F. Cognitive Approach
The Cognitive Approach offered relief to the criticisms bombarded to the behaviorist features of the Audiolingual
Approach. It was influenced by cognitive psychology (Neisser, 1967) and Chomskyan linguistics (Chomsky, 1959,
1965). According to Chomsky's Generative linguistics, language is represented as a speaker's mental grammar, a set of
abstract rules for generating grammatical sentences. The rules generate the syntactic structure and lexical items from
appropriate grammatical categories are selected to fill in the corresponding slots in the syntactic frames. In this
approach, language learning is viewed as rule-acquisition, not habit-formation.

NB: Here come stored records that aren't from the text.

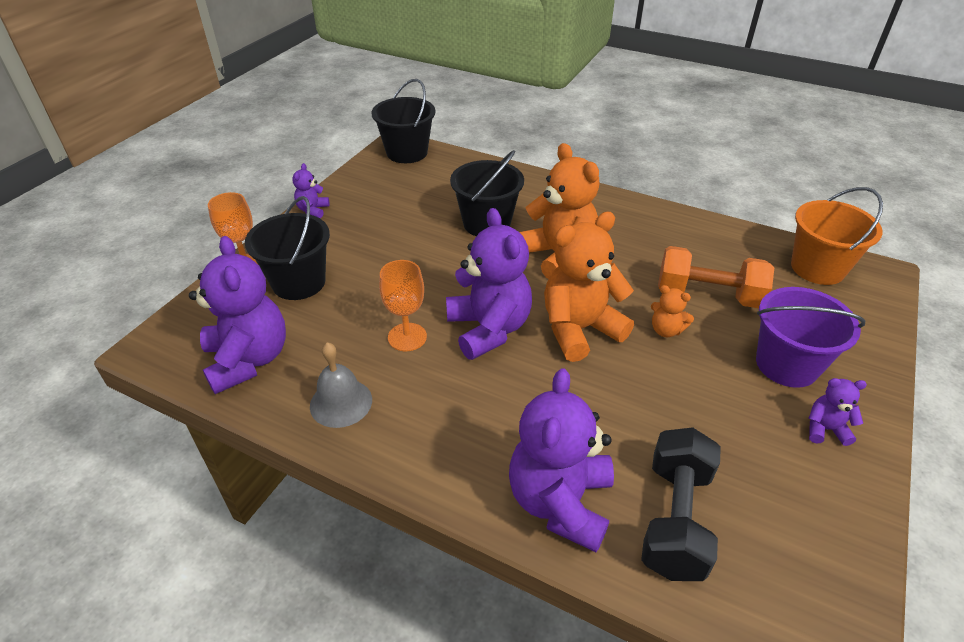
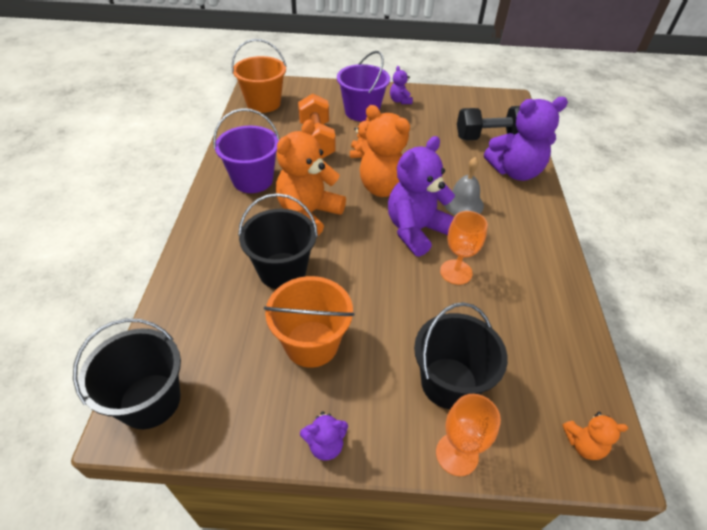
camera: 115 degrees left, 5 degrees up
purple teddy bear [189,236,286,394] -> none
grey bell [310,342,372,428] -> grey bell moved to [444,157,484,215]
none -> purple bucket [213,108,280,193]
none -> orange bucket [264,276,354,368]
none -> orange teddy bear [562,412,628,460]

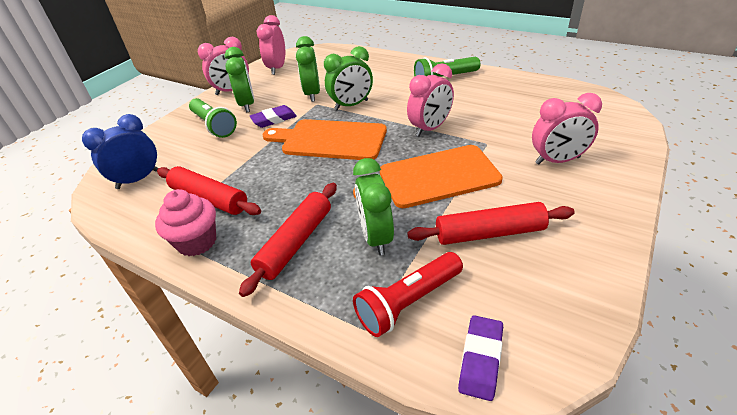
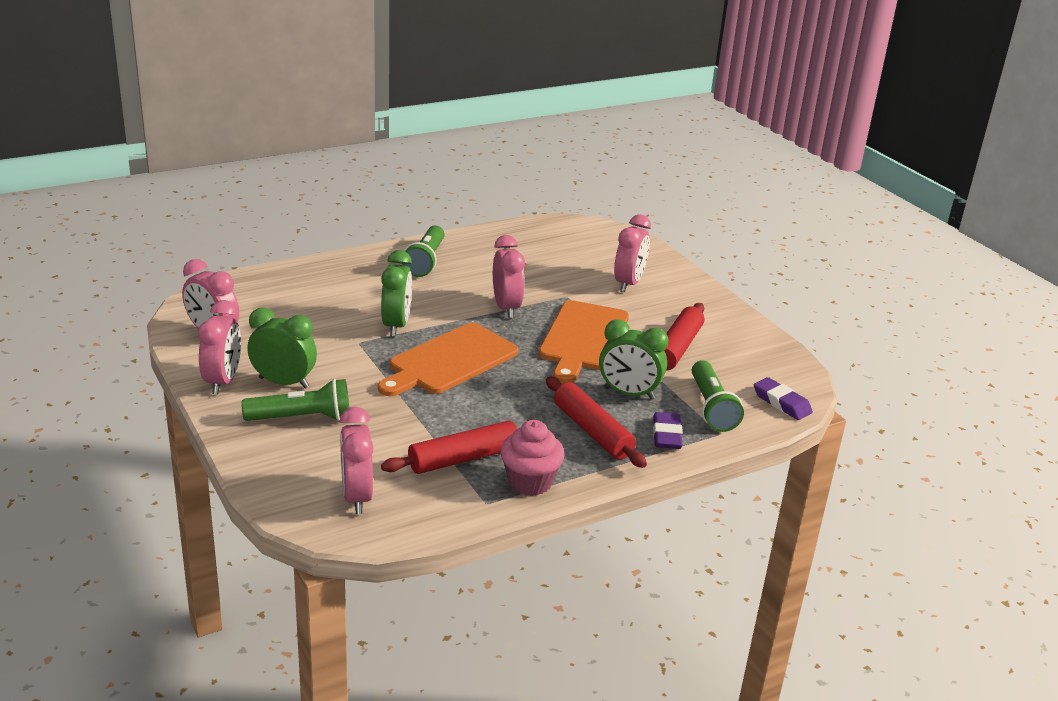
camera: 65 degrees left, 10 degrees down
blue clock [82,114,158,189] -> pink clock [339,406,374,514]
purple eraser [249,105,297,128] -> purple eraser moved to [653,412,683,449]
green clock [296,36,320,102] -> none
red flashlight [353,252,463,337] -> green flashlight [692,360,744,432]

Vocabulary is important, especially at
intermediate and advanced levels.
Although no teaching method directly stems from the Cognitive Approach, Gattengo's Silent Way (1976) shares
certain principles with it. The principle of Silent Way which states that "teaching is subordinated to learning" is in
keeping with the active search for rules ascribed to the learner in the Cognitive Approach. In this method, a distinction
is made between several classes of vocabulary items. As cited in Richards and Rodgers (1986), the first class consists of
common expressions in the daily life, the second class consists of words used in communicating more specialized ideas
such as politics and the last class consists of more functional words of language.